İnsanların, yaşadıkları dünyanın sadece kendilerine ait olmadığını yine kendilerine hatırlatmak zorunda kaldığı bir gün.
Dünyadaki her canlının yaşam hakkı olduğunu savunan Fatih Belediyesi de Yedikule Hayvan Barınağında sahipsiz, yardıma muhtaç, hasta ve engelli hayvanları misafir ediyor.
3 binden fazla köpek var
2001 yılında kurulan Yedikule Hayvan Barınağı, 8 bin metrekarelik alanda 3 binin üzerinde köpeğe ev sahipliği yapıyor.
Sahipleri tarafından terk edilmiş, dövüştürülmüş, şiddete maruz kalmış ve hatta yakılarak işkence görmüş yüzlerce köpek var Yedikule’de.
Hepsinin hikayesi farklı ama buluştukları yer aynı.
Yedikleri darbelere rağmen insanlara olan güvenlerini hala kaybetmemişler.
Bundan sonraki yaşamlarında tek beklentileri sevgi, saygı ve sıcak bir yuva.

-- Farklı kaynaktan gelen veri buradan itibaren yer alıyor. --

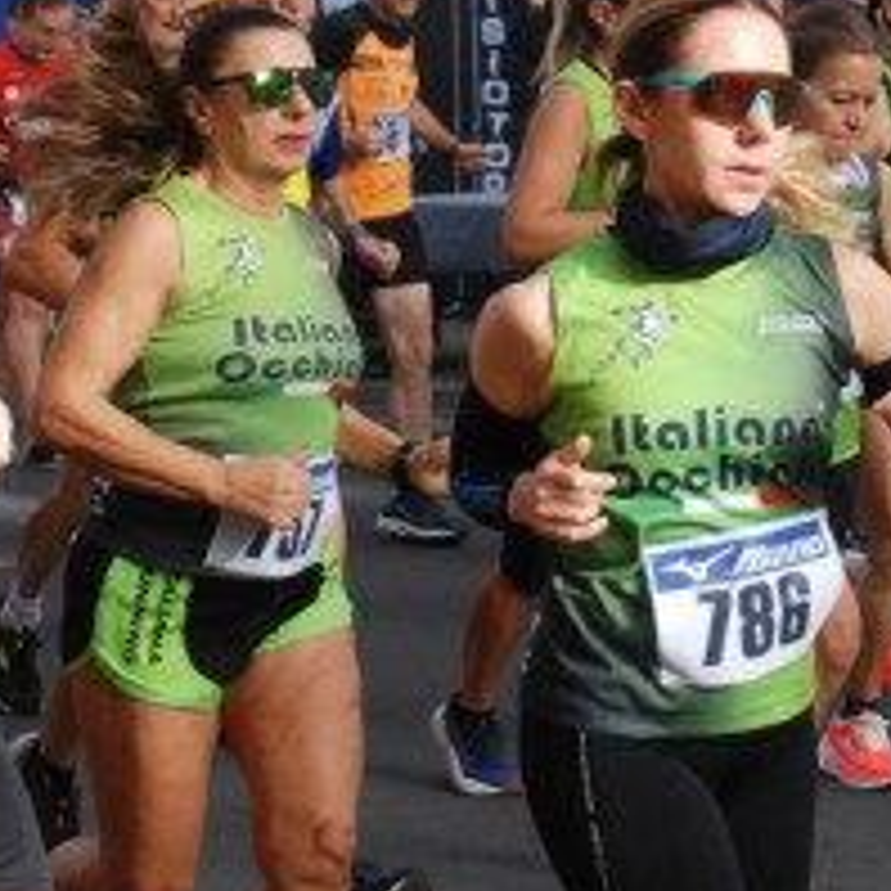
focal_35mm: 147
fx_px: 4281
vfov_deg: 11.9
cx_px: 752
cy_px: 263
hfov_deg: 11.8
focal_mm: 38
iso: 1000
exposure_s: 1/1250
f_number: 5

"Korkuyu aşmanın tek yolu onlara dokunmak"
Sokak hayvanlarına kendini adayan iyi yürekli insanlardan Tolga Öztorun, binlerce köpeğin olduğu barınakta 12 personel yetersiz kalınca gönüllü olarak çalışmaya başladı.
Son zamanlarda artan hayvana şiddet vakalarının, ailelerin çocuklarını yetiştirme tarzından kaynaklandığını düşünüyor.
Yedikule barınağı, bu vakaların önüne geçmek için okulları ağırlıyor, çocukların korkmadan hayvanlarla iç içe olmalarını sağlamaya çalışıyor.
Öztorun’a göre bu korkuyu aşmanın tek yolu bir hayvanla iletişimi deneyimlemek.
"İnsanlar ya ısırırsa endişesiyle hayvanlardan korkuyor. Bu korkuyu aşmanın da tek yolu onlara dokunmak."
Her şey araştırılıyor
Önceliği sahiplendirme olan barınak bunu rastgele yapmıyor. Köpeği sahiplenmek isteyen kişinin evi, çevresi, köpeğin yaşayacağı alan gibi detaylı bir saha çalışmasının ardından köpek sahiplenmek isteyen kişiyle tekrar iletişim kuruluyor.
Gerekli kontrollerin ardından köpek, bir çocuk evlat edindirilme hassasiyetiyle yeni yuvasına gönderiliyor.
En çok kuru mama ve makarnaya ihtiyaç var
Yaklaşık 3 bin köpeğin bulunduğu Yedikule Hayvan Barınağının ihtiyaç listesi de kabarık.
Eski gazeteler, battaniyeler, koltuklar, çarşaflar, halılar...
"Aslında hemen hemen aklınıza gelebilecek her şeye ihtiyacımız var" diyor Tolga Öztorun. En çok da kuru mama ve makarnaya.
Öztorun, sadece kendilerinin değil değil tüm barınakların bu ihtiyaç listesine sahip olduğunu söylerken, insanların çevrelerindeki barınaklara yardım etmelerini rica ediyor.